• THE TASK:
Reproduce, word for word, the portion of the passage on writing and the internet that begins with the words containing "However, with e-queries" and ends with "say start climbing.".

• PASSAGE TO READ:
However, with e-queries the process is accelerated and responses much more speedy. Don’t ask the question if you can’t deliver in a hurry. While on the subject of the internet, may I say that it has opened a floodgate of opportunity for me as a writer. My webpage enables me to query without the time and expense of mailing and clips. I can find the editor of a given magazine and their current guidelines with one click, sparing myself from wasting time and energy on a tunnel with no cheese. While mega-mergers among traditional publishing are closing doors, the internet is growing like Jack’s magic beanstalk to the heavens. Writers never had it so good. I say start climbing.
Q. Who’s your favorite author and why?

• MATERIAL PROVIDED:
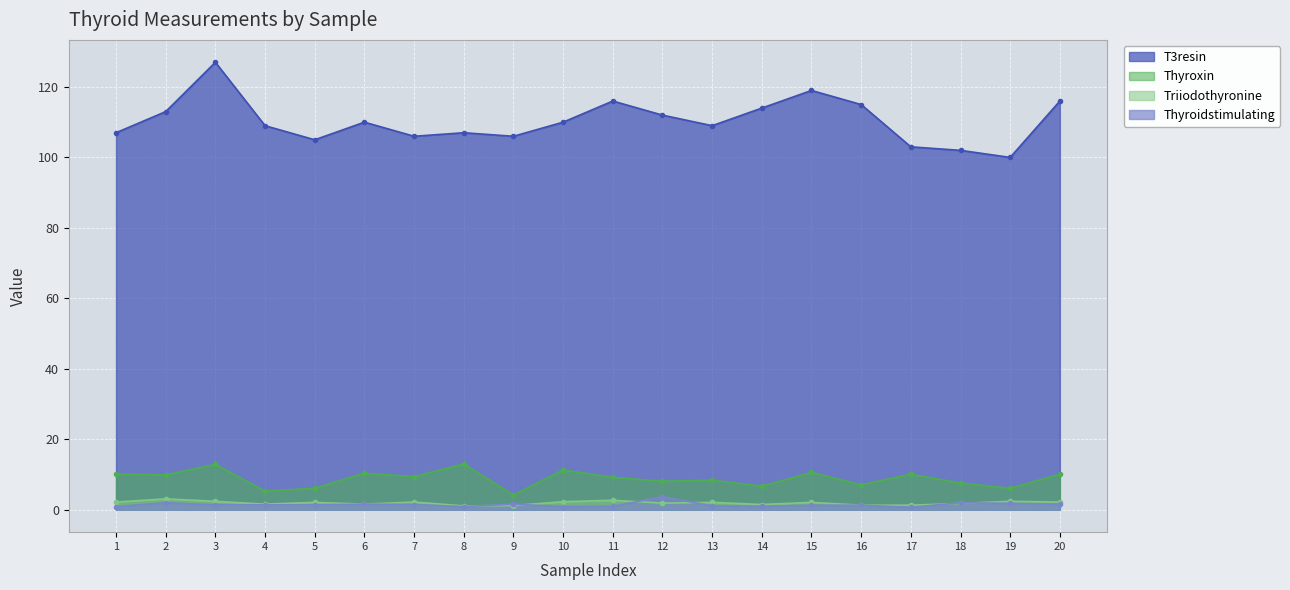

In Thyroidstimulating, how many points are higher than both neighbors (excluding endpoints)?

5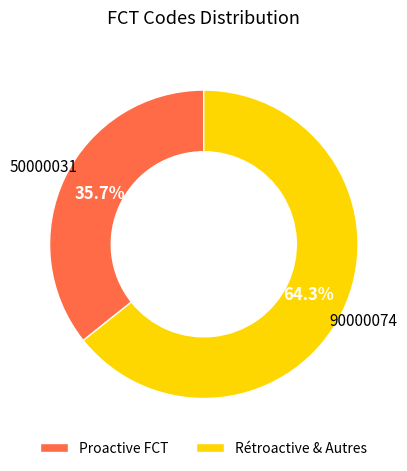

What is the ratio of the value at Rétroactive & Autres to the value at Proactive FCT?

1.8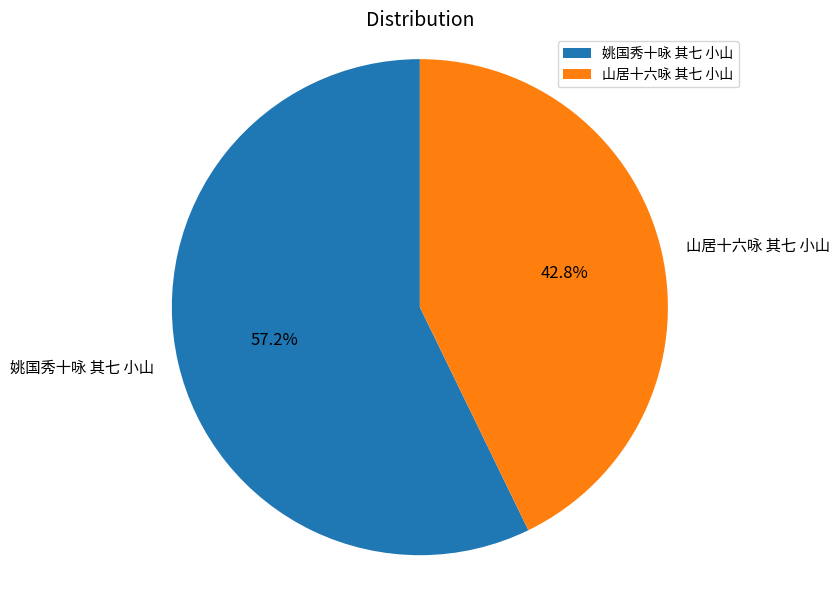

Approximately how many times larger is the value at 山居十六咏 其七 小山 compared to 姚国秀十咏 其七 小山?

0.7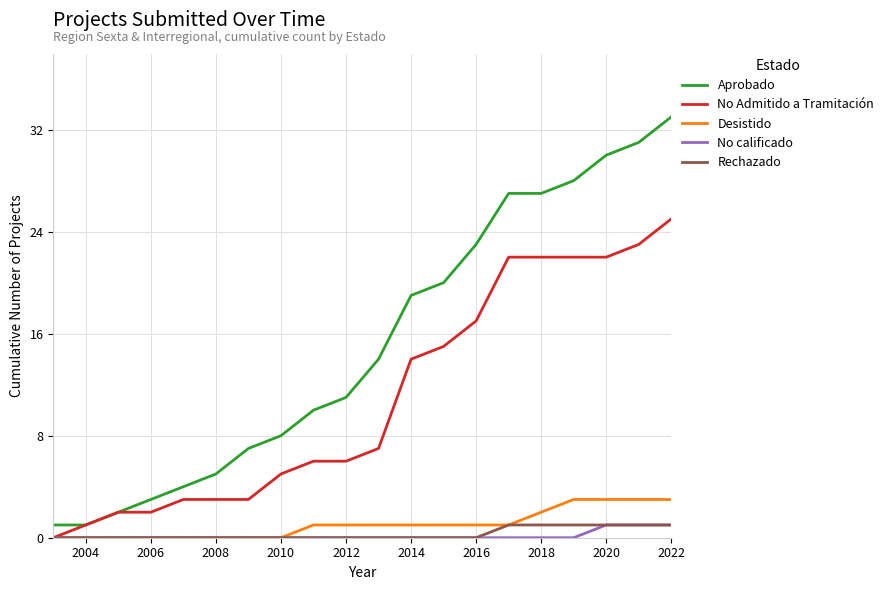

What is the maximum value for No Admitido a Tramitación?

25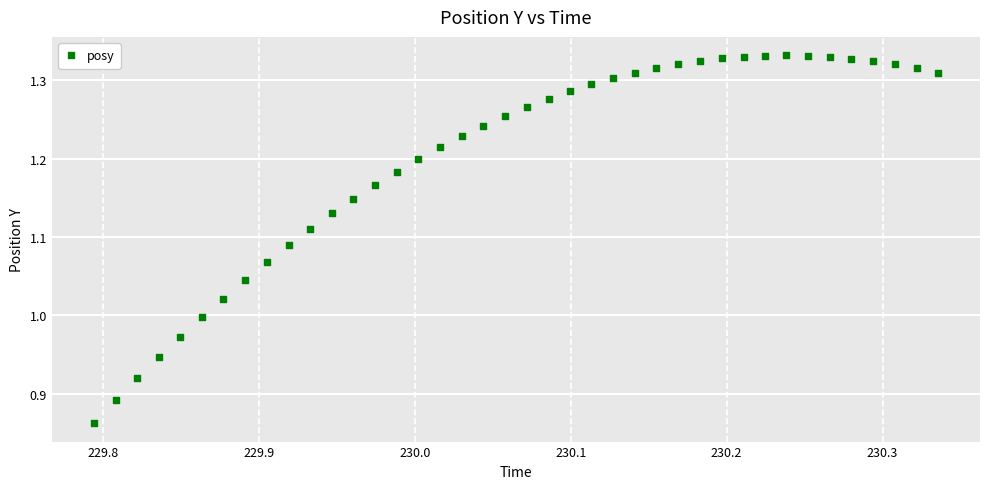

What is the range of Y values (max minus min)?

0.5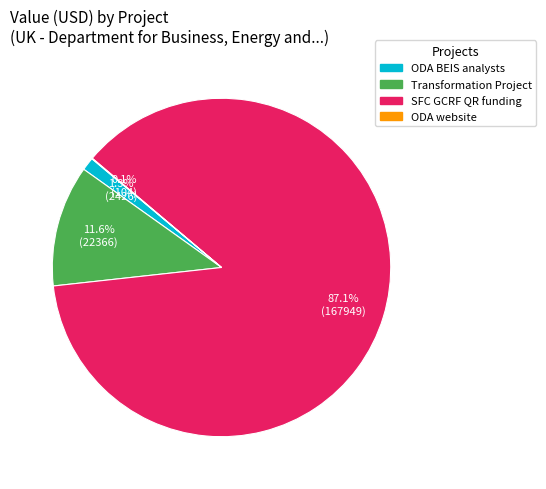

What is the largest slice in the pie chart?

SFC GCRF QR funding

• EXERCISE ANSWER:
However, with e-queries the process is accelerated and responses much more speedy. Don’t ask the question if you can’t deliver in a hurry. While on the subject of the internet, may I say that it has opened a floodgate of opportunity for me as a writer. My webpage enables me to query without the time and expense of mailing and clips. I can find the editor of a given magazine and their current guidelines with one click, sparing myself from wasting time and energy on a tunnel with no cheese. While mega-mergers among traditional publishing are closing doors, the internet is growing like Jack’s magic beanstalk to the heavens. Writers never had it so good. I say start climbing.